If hormonal treatments don’t work, your doctor may recommend surgery, often the definitive treatment for endometriosis. The endometrial implants and scar tissue caused by them can be removed through a small incision using a laparoscope with laser. Extensive endometriosis may require abdominal surgery.
A hysterectomy may be the best way to treat it. However, this procedure doesn’t guarantee a complete cure, especially if endometriosis has spread to other areas in the pelvis.
7. Which treatment is best for me?
Choice of treatment is usually based on severity of symptoms and age.
For younger women, birth control pills and other hormonal treatments are the best options.
However, more serious hormone treatments – such as the GnRH antagonist Lupron, danazol and aromatase inhibitors – can usually be used only for short periods due to side effects. They’re more appropriate for women who are done having babies and are in severe pain from endometriosis.
If a woman wants to become pregnant and is infertile because of endometriosis, laparoscopic surgery is the best option. If she’s done having children, then a hysterectomy might be best.
8. Can endometriosis be cured?
There’s no definitive cure, but it can be treated and, in some cases go into remission.
However, many women find relief from pain symptoms through a multidisciplinary approach, which may include pain management with medications or hormones and/or surgery, along with complementary and alternative therapies (CAM), such as acupuncture or biofeedback.
When the chronic pain from endometriosis leads to stress, CAM treatments such as massage therapy may help. (See Question 10 for further discussion of CAM therapies.)
9. Are there any promising new treatments?
There is a new surgical treatment that can prevent formation of fibrous scar tissue.
The pelvic cavity is rinsed with Adept, a special solution that is placed in the pelvic area to keep surfaces from rubbing together.
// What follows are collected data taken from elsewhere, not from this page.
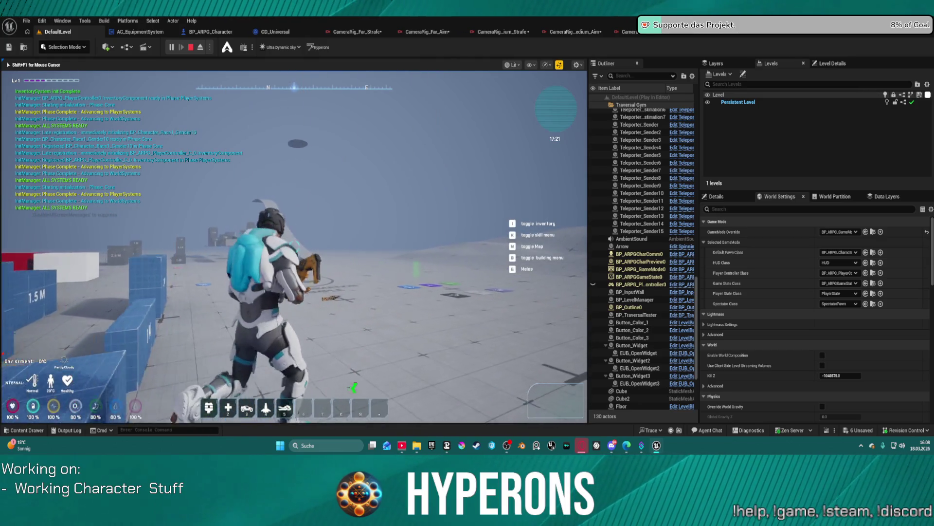
key("w")
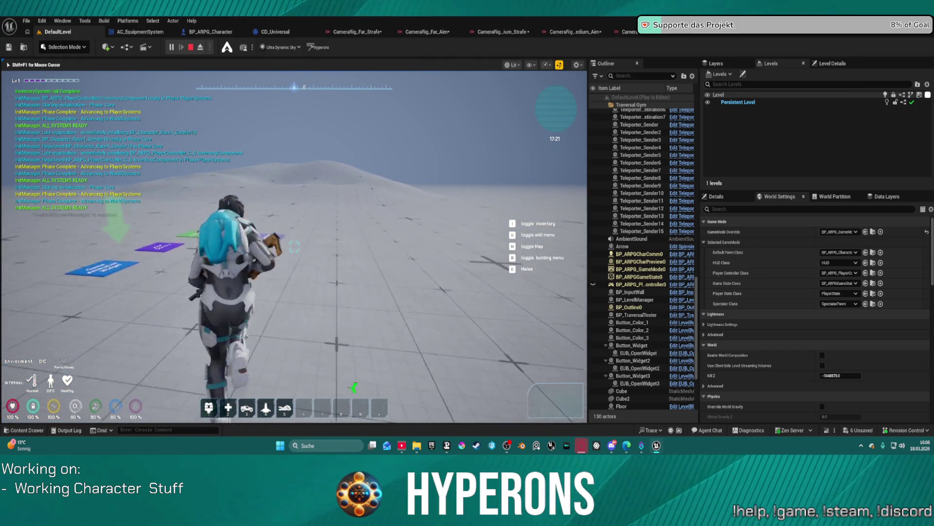
key("w")
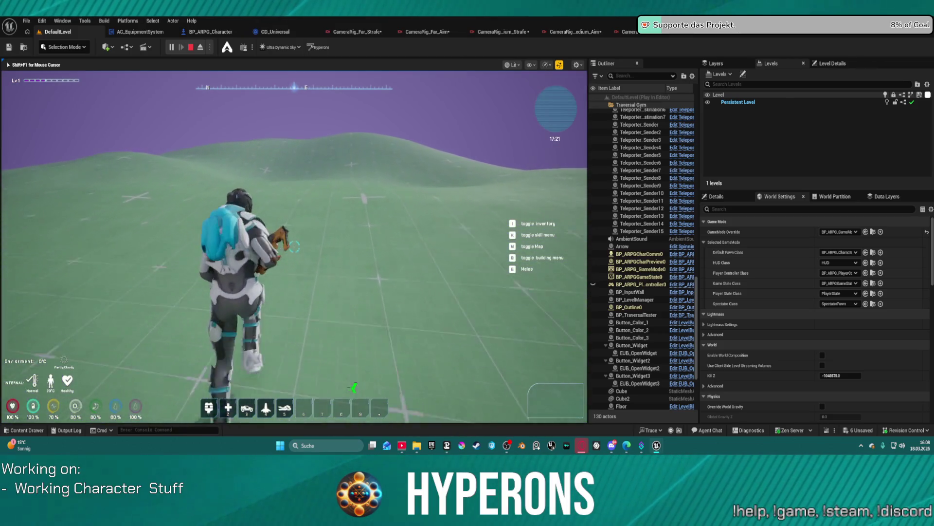
key("s")
key("w")
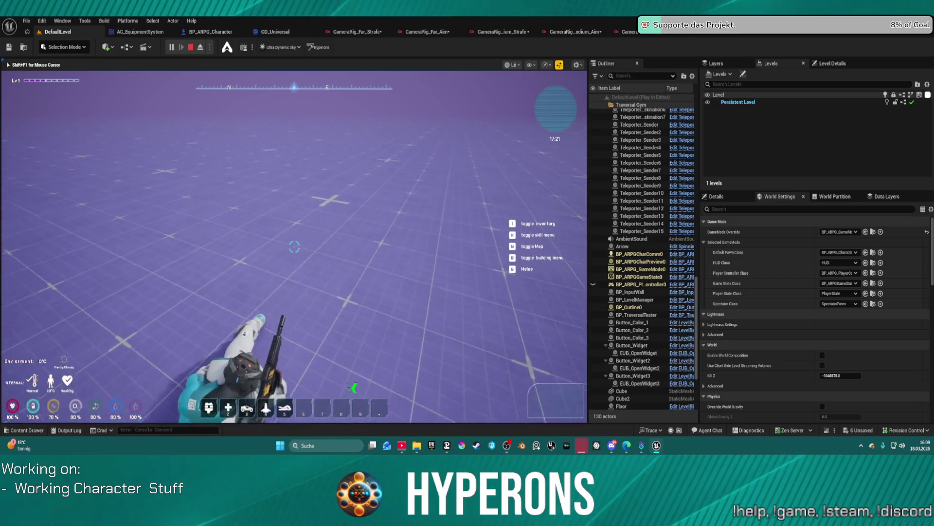
key("Escape")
It dissolves over time and allows surgery to remove endometriosis to be more effective.
10. What about alternative or complementary medical treatments?
Nutritional therapy is very important. An anti-inflammatory diet such as the Mediterranean diet [rich in fruits, vegetables, “good fats” and whole grains] can help augment other treatments.
Although there are no randomly controlled trials, some complementary therapies can help, such as acupuncture, homeopathy, osteopathy and anti-inflammatory herbal remedies such as Zyflamend.
Massage is important for relaxation, and biofeedback can help with pain control.
Physical therapy for pelvic-floor relaxation should also be considered to reduce pelvic pain.
Another option: support groups, which have helped many women.
11. Does endometriosis cause infertility? Does it pose any special risks during pregnancy?
About 30%-40% of women with endometriosis are infertile. It’s one of the top three causes for female infertility. But this kind of infertility is often successfully treated using hormones and surgery.
Some women with endometriosis can still have children, but their pregnancies should be considered high-risk. They’re more likely to have premature babies, complications with the placenta that leads to an increased frequency of C-sections, and a higher incidence of pre-eclampsia, a condition where high blood pressure and protein develop after the 20th week.
12. Is endometriosis linked with any other health problems?
There may be a connection with some conditions, according to recent research.
- Autoimmune diseases such as lupus, multiple sclerosis and hypothyroidism
- Allergies, asthma and chemical sensitivities
- Mitral valve prolapse
- Chronic Fatigue Syndrome and fibromyalgia
- Frequent yeast infections
- Certain cancers (ovary, breast, colon, kidney, thyroid, brain, melanoma and non-Hodgkin’s lymphoma)
That means if you have endometriosis, you may also have one of the above. It doesn’t mean you will definitely get one of these conditions, or that endometriosis causes them.
13. Can I get cancer from endometriosis?
Cancerous changes can occur in endometrial cells, just as in any other cells of your body.
However, the rate of cancer occurring in endometrial cells is no higher than in other cells. And even though there may be a link or association between certain cancers and endometriosis, having endometriosis isn’t thought to increase your risk of getting ovarian or uterine cancer.